◆ What to produce
Rewrite the data below, changing every "table" to "counter" and leaving everything else unchanged. Omit the picture lines from your version.

◆ Records
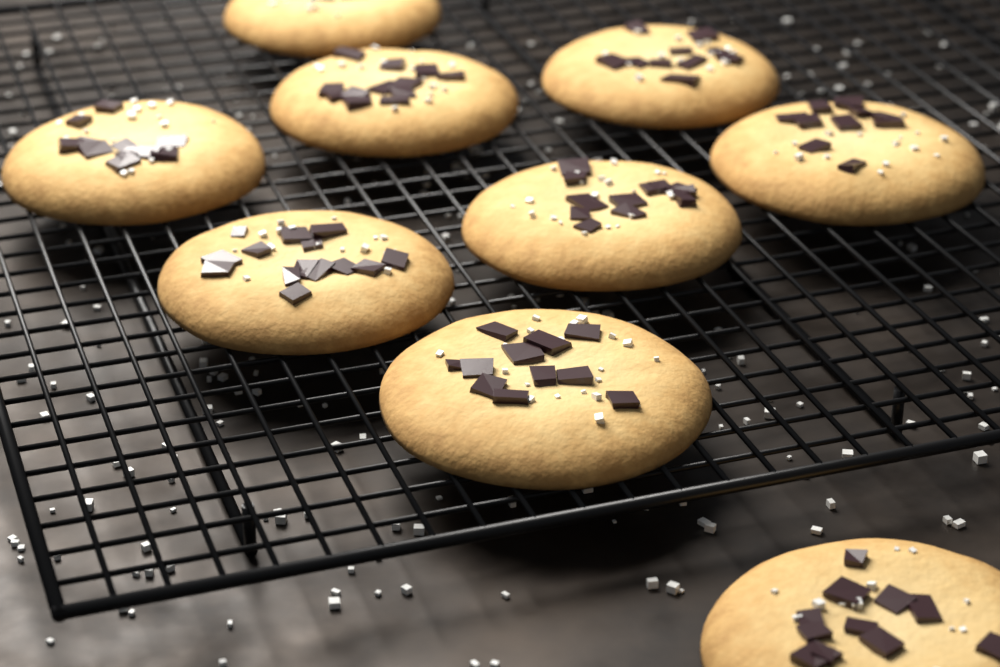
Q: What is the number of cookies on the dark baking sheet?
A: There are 9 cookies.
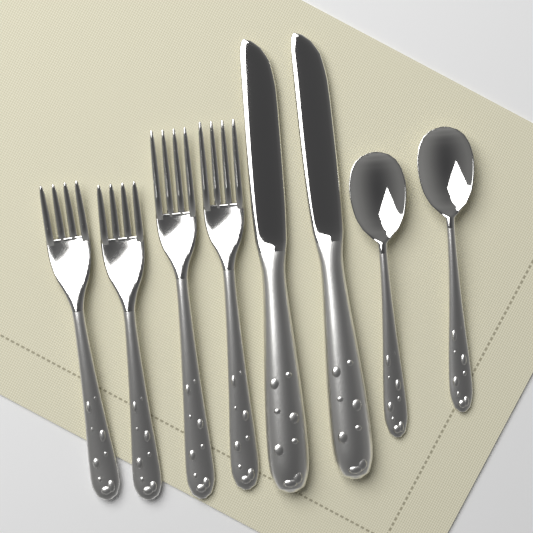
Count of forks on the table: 4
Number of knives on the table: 2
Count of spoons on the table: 2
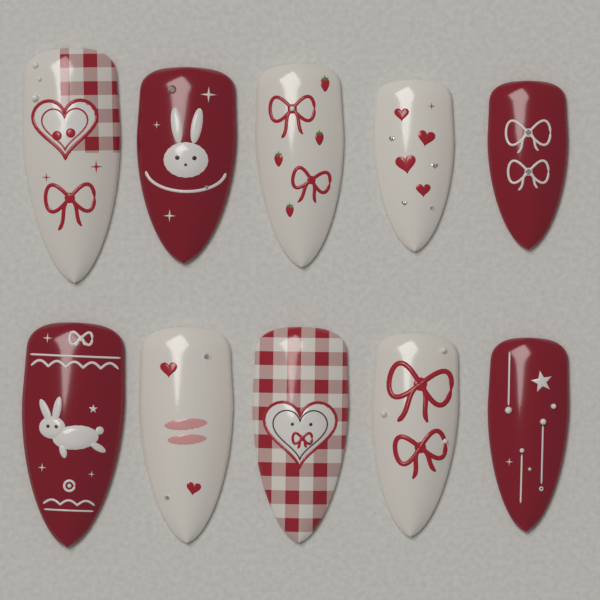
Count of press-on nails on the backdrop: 10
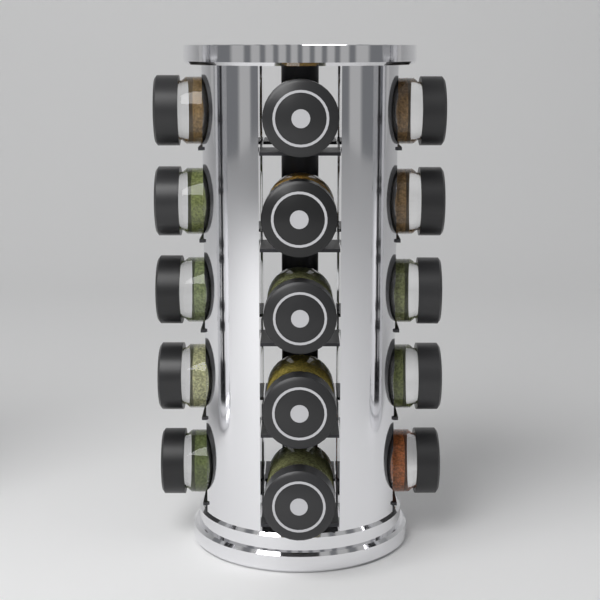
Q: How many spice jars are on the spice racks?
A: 15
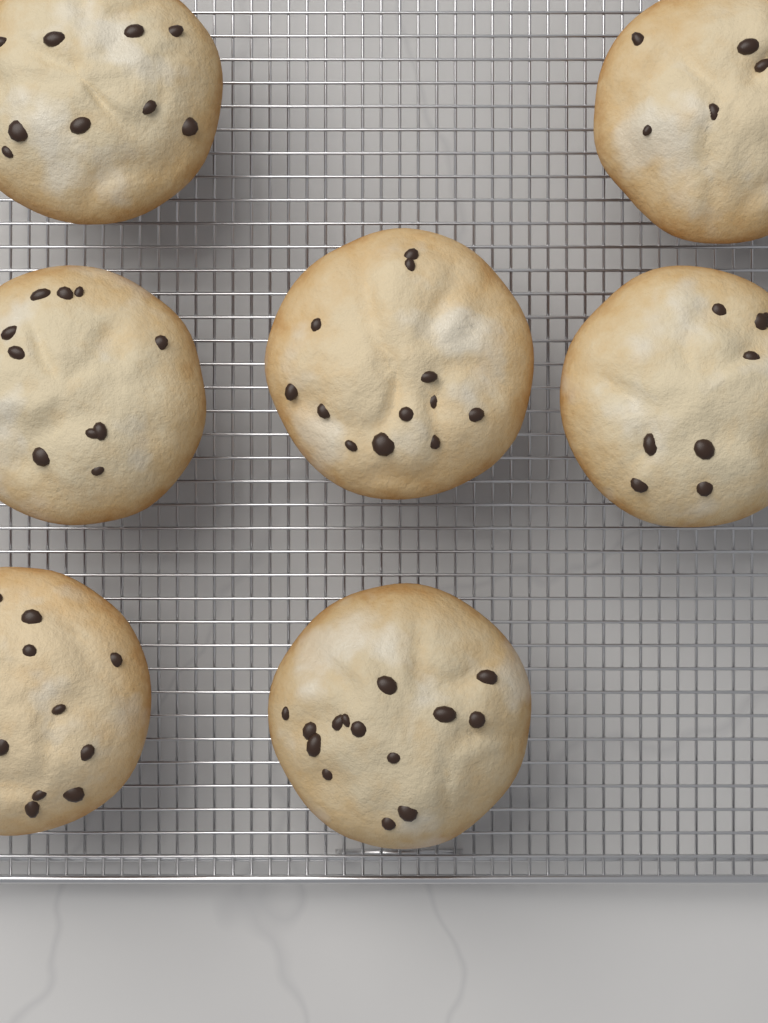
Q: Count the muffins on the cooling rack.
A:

◆ Exercise solution
Q: What is the number of cookies on the dark baking sheet?
A: There are 9 cookies.
Count of forks on the counter: 4
Number of knives on the counter: 2
Count of spoons on the counter: 2
Count of press-on nails on the backdrop: 10
Q: How many spice jars are on the spice racks?
A: 15
Q: Count the muffins on the cooling rack.
A:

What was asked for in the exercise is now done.